Sous les énergies transitoires de la nouvelle lune, des éclipses et de l’équinoxe d’automne, je regarde en arrière pour voir les choses qui ont changé, et je note avec surprise que ce que je croyais figé, sur, est en fait en train de se transformer, de devenir autre. En tant que sorcière, je vois des échos qui résonnent entre les saisons d’éclipses du printemps, et celles de l’automne. Chaque année est marquée par ces moments liminaux, dans un cycle sans début ni fin. Au printemps j’ai quitté le Canada pour revenir vivre en France, et je me suis préparée à me construire une nouvelle vie. Je me suis mis des objectifs, j’ai érigé des listes et j’ai décidé de me remonter les manches. J’étais motivée, portée par la vague d’un nouveau chapitre qui commence. Tout roulait sous mes pieds, je me croyais la reine du monde et capable de tout.

On est maintenant presque huit mois plus tard, et la liste me semble à peine entamée. La vérité c’est qu’il m’aura fallu tout ce temps pour mesurer l’ampleur de la tâche. J’ai brûlé trop longtemps en vivant à un rythme qui n’est pas mien, en me poussant à traverser les épreuves sans réellement prendre soin de moi. Maintenant, je commence à voir les pousses du changement. Elles sont encore fragiles, mais présentes. Les feuilles mortes vont se décomposer, créer de l’humus et ainsi nourrir le sol de ma vie. Les pousses, ces nouvelles choses, se tiennent prêtes à émerger dans toute leur puissance au printemps prochain.

Il y a un évènement en particulier qui, récemment, m’a montré à quel point ces différences, aussi subtiles qu’elles soient, font que ma vie est en fait une toute autre réalité que celle dans laquelle j’existais au mois de mars :

La semaine dernière j’ai voyagé à Paris et, bien que merveilleux et inspirant, ce séjour m’a complètement épuisée. Le premier jour de mon retour à la maison, j’ai poussé bien au-delà de mes limites. Je me suis activée, affairée toute la journée, certes à des choses que j’avais vraiment envie de faire, mais c’était trop. Je sentais mon corps tendu comme un muscle pas étiré, je reconnaissais son appel au repos – mais je ne l’ai pas écouté. Le lendemain, bingo, je me suis réveillée avec la sensation de tomber malade, et portant une tristesse abyssale. J’étais vidée, complètement à plat, avec les dents qui claquaient et le cerveau embrumé. Je me suis trainée jusqu’à la cuisine, et j’ai mangé mon petit-déjeuner avec une lenteur digne d’un paresseux. Cette fois-ci, je n’avais plus trop le choix que de poser mon corps dans le canapé et de ne rien faire.

Après quelques heures de lecture, de tricot devant un film, j’ai senti la honte monter. Il y a encore peu, je l’aurais suivie sans me poser de questions. Mais j’ai été capable de rester avec cette émotion, de prendre le temps de l’observer, de l’écouter. Et j’ai compris qu’une partie de mon être se sentait coupable que je me repose, et qu’elle jugeait que je n’avais pas droit à ce repos.

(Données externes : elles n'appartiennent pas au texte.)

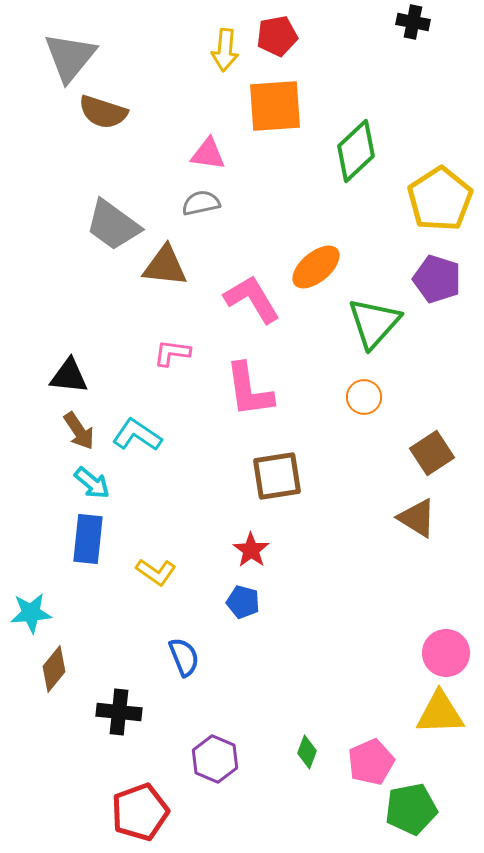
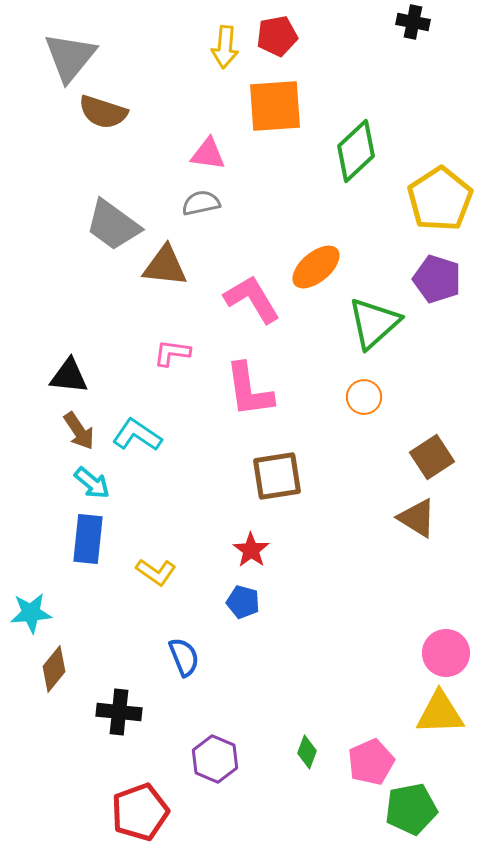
yellow arrow at (225, 50): moved 3 px up
green triangle at (374, 323): rotated 6 degrees clockwise
brown square at (432, 453): moved 4 px down
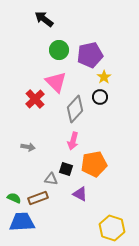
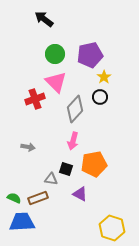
green circle: moved 4 px left, 4 px down
red cross: rotated 24 degrees clockwise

J’ai reconnu là la présence masquée du validisme intériorisé – j’ai pris mon journal et écrit quelques lignes. Et j’ai décidé de ne pas suivre cette honte, mais de la prendre pour compagne dans ma journée, et de lui montrer que j’ai le droit de me reposer. Que j’en ai besoin. Que ce n’est pas une mauvaise chose que l’immobilité.

Alors oui, il s’est passé presque huit mois depuis le début de ma nouvelle vie et sur papier il n’y a pas grand-chose qui a changé. C’est très frustrant, parfois. Je voudrais que les choses avancent plus vite. Je peux râler et m’indigner, me comparer et m’inquiéter du jugement des autres – mais tout ce qui se passe là, dans cette sphère mentale, ne changera pas pantoute un seul brin de mon existence. Pour aller mieux, pour me construire une vie qui me va bien, il me faut maintenant faire preuve de patience, de gentillesse, et me dédier aux choses qui m’animent. Ce sera la seule manière pour moi de restaurer les halls vides de mon architecture intérieure.